Au terme des quatre premiers mois de l’année 2026, le Cameroun a engrangé 12,2 milliards de FCFA de droits de transit sur le pétrole tchadien acheminé via le pipeline Tchad-Cameroun. Selon les données du Comité de pilotage et de suivi des pipelines (CPSP), cette somme représente une hausse de 1,2 milliard de FCFA par rapport à la même période en 2025, soit une progression de 11 %. Ce bond s’explique par un volume record de 16,1 millions de barils de brut tchadien transitant par le territoire camerounais durant cette période.

Un corridor stratégique pour l’exportation du pétrole tchadien

Avec une longueur de 1 080 kilomètres, ce pipeline relie les gisements pétroliers du sud du Tchad au terminal maritime de Komé-Kribi, situé sur la côte camerounaise. Sans accès direct à la mer, le Tchad dépend entièrement de cette infrastructure pour commercialiser sa production sur les marchés internationaux. Mise en service au début des années 2000 sous la direction d’un consortium dirigé initialement par ExxonMobil, cette artère reste le seul corridor d’exportation viable pour le brut tchadien.

Pour le Cameroun, cette dépendance géographique se traduit par un flux financier régulier. Chaque baril traversant son territoire génère un droit de transit de 1,321 dollar, reversé au Trésor public. Ce mécanisme, bien que simple, contribue significativement aux recettes non fiscales du pays, notamment dans un contexte où Yaoundé cherche à compenser le déclin de sa propre production pétrolière.

Une redevance en constante augmentation depuis 2013

Le montant actuel des droits de transit est le résultat de plusieurs révisions tarifaires initiées en 2013. À l’origine, le tarif unitaire était fixé à 0,41 dollar par baril, un niveau jugé insuffisant par les autorités camerounaises au regard des risques environnementaux et logistiques encourus.
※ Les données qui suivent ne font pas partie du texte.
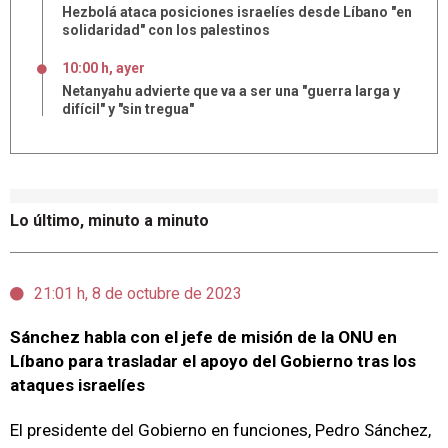
Hezbolá ataca posiciones israelíes desde Líbano "en
solidaridad" con los palestinos
10:00 h, ayer
Netanyahu advierte que va a ser una "guerra larga y
difícil" y "sin tregua"
Lo último, minuto a minuto
21:01 h, 8 de octubre de 2023
Sánchez habla con el jefe de misión de la ONU en
Líbano para trasladar el apoyo del Gobierno tras los
ataques israelíes
El presidente del Gobierno en funciones, Pedro Sánchez,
Sous leur pression, un mécanisme de révision quinquennale a été adopté, avec deux ajustements en 2013 et 2018 ayant porté la redevance à son niveau actuel.

En l’espace de quinze ans, la redevance unitaire a plus que triplé, alignant progressivement les conditions financières du transit sur les standards des grands corridors pétroliers africains, comme le système BTC en Asie centrale ou les arrangements similaires sur l’oléoduc tchado-camerounais voisin. Cependant, la prochaine étape de cette indexation reste en suspens.

Une revalorisation reportée depuis octobre 2023

Initialement prévue pour entrer en vigueur le 1er octobre 2023, la nouvelle hausse des droits de transit n’a toujours pas été officialisée. Plus de deux ans après cette date, aucun communiqué n’a confirmé la conclusion des discussions ou acté une éventuelle revalorisation. Ce silence prolongé interroge, d’autant que les autorités camerounaises ont récemment multiplié les annonces visant à optimiser les recettes pétrolières.

Plusieurs éléments pourraient expliquer ce blocage. D’une part, la conjoncture politique et budgétaire du Tchad, marquée par la transition post-Déby et des tensions financières à N’Djamena, limite la marge de manœuvre des négociateurs tchadiens. D’autre part, la production pétrolière tchadienne a connu des variations importantes, incitant les opérateurs à privilégier la stabilité tarifaire pour préserver la rentabilité des champs en déclin. À l’inverse, le Cameroun cherche à maximiser les revenus d’une infrastructure dont la durée d’exploitation reste limitée.

Si la tendance observée sur le premier quadrimestre 2026 se poursuit, les recettes annuelles du droit de transit pourraient dépasser 35 milliards de FCFA cette année. Cette manne financière consolide la position du pipeline Tchad-Cameroun comme un actif stratégique pour Yaoundé, aux côtés des exportations de gaz de Kribi et des produits agricoles. Aucune information officielle n’a encore été communiquée sur l’issue des négociations en cours avec le Tchad.